Data extract ▸

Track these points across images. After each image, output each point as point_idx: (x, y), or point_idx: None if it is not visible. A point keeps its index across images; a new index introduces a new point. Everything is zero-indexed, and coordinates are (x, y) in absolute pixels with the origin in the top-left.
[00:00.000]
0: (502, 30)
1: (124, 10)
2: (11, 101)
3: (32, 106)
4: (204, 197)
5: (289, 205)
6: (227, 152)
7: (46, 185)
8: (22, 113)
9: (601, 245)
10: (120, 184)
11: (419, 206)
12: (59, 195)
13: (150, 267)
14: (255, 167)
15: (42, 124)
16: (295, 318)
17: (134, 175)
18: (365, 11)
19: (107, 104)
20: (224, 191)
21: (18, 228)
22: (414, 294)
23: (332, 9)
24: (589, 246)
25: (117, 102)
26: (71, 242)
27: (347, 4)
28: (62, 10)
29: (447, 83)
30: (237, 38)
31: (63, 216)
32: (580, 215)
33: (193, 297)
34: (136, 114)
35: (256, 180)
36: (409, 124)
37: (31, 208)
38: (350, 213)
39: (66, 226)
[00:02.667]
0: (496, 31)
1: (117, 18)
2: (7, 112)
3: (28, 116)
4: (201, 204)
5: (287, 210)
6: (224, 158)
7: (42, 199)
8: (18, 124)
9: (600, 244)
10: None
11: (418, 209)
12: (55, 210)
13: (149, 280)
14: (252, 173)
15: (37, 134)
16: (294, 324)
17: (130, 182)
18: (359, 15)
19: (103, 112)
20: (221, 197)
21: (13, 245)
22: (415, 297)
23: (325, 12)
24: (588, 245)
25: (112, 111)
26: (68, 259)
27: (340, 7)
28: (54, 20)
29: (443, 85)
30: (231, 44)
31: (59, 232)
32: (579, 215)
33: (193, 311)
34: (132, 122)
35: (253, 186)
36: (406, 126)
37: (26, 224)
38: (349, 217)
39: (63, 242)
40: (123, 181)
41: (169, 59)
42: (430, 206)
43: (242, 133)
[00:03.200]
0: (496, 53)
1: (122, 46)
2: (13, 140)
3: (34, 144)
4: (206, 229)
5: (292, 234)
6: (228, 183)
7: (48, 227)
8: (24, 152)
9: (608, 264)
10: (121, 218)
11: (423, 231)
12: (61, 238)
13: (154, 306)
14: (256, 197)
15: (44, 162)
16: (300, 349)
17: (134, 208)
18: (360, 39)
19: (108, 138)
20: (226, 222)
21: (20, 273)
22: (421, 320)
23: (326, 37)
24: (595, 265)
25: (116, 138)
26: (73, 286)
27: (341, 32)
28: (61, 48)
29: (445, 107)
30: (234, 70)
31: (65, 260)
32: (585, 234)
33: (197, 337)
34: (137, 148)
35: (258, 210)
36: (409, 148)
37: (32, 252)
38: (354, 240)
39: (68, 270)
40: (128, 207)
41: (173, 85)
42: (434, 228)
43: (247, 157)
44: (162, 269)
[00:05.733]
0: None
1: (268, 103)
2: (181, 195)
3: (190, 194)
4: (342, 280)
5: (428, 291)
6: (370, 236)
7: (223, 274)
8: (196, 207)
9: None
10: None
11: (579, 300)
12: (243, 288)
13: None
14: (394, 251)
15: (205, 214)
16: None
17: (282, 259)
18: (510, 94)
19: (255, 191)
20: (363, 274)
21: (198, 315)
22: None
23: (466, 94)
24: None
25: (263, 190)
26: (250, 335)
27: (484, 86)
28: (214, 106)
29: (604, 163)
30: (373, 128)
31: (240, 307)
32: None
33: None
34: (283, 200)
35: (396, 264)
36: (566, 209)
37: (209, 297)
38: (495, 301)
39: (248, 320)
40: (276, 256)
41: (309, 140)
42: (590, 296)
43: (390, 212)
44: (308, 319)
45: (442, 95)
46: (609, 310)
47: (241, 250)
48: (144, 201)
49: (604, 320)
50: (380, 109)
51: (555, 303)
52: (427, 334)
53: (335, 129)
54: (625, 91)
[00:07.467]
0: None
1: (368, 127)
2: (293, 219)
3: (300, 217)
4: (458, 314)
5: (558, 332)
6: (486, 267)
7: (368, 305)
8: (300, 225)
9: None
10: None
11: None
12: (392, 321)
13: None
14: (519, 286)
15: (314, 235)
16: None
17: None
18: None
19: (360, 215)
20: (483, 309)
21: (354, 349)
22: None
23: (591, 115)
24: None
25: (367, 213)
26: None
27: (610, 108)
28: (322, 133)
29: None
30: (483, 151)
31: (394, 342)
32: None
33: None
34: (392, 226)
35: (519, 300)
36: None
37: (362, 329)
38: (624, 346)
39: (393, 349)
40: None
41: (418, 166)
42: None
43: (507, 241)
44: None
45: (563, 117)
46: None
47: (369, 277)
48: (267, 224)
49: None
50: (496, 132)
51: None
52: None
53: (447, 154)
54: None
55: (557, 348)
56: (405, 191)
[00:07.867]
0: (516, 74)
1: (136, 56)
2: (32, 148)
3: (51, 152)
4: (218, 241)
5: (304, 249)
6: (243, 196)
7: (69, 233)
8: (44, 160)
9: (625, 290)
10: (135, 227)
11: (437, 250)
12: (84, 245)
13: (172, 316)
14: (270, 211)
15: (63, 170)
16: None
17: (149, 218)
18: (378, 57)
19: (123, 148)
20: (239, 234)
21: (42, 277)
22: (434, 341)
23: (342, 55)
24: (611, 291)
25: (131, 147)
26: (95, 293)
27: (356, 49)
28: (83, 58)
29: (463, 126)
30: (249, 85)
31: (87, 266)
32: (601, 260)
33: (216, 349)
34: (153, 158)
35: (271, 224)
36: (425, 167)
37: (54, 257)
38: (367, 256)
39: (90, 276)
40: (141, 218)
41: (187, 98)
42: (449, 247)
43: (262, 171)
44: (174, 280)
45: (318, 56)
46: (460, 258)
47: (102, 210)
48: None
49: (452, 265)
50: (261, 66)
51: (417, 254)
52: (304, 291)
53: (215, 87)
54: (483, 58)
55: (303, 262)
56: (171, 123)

Exercise objective ▸
Please copy, exactly and with nothing else, the lines above beginning at the line that has "19: (107, 104)" and ending with the line that has "43: (242, 133)".

Answer box ▸
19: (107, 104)
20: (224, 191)
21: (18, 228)
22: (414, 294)
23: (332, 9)
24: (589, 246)
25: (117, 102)
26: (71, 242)
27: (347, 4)
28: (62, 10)
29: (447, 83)
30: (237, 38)
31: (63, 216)
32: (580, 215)
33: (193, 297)
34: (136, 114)
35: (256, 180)
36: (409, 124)
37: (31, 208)
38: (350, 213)
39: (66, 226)
[00:02.667]
0: (496, 31)
1: (117, 18)
2: (7, 112)
3: (28, 116)
4: (201, 204)
5: (287, 210)
6: (224, 158)
7: (42, 199)
8: (18, 124)
9: (600, 244)
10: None
11: (418, 209)
12: (55, 210)
13: (149, 280)
14: (252, 173)
15: (37, 134)
16: (294, 324)
17: (130, 182)
18: (359, 15)
19: (103, 112)
20: (221, 197)
21: (13, 245)
22: (415, 297)
23: (325, 12)
24: (588, 245)
25: (112, 111)
26: (68, 259)
27: (340, 7)
28: (54, 20)
29: (443, 85)
30: (231, 44)
31: (59, 232)
32: (579, 215)
33: (193, 311)
34: (132, 122)
35: (253, 186)
36: (406, 126)
37: (26, 224)
38: (349, 217)
39: (63, 242)
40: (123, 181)
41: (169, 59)
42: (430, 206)
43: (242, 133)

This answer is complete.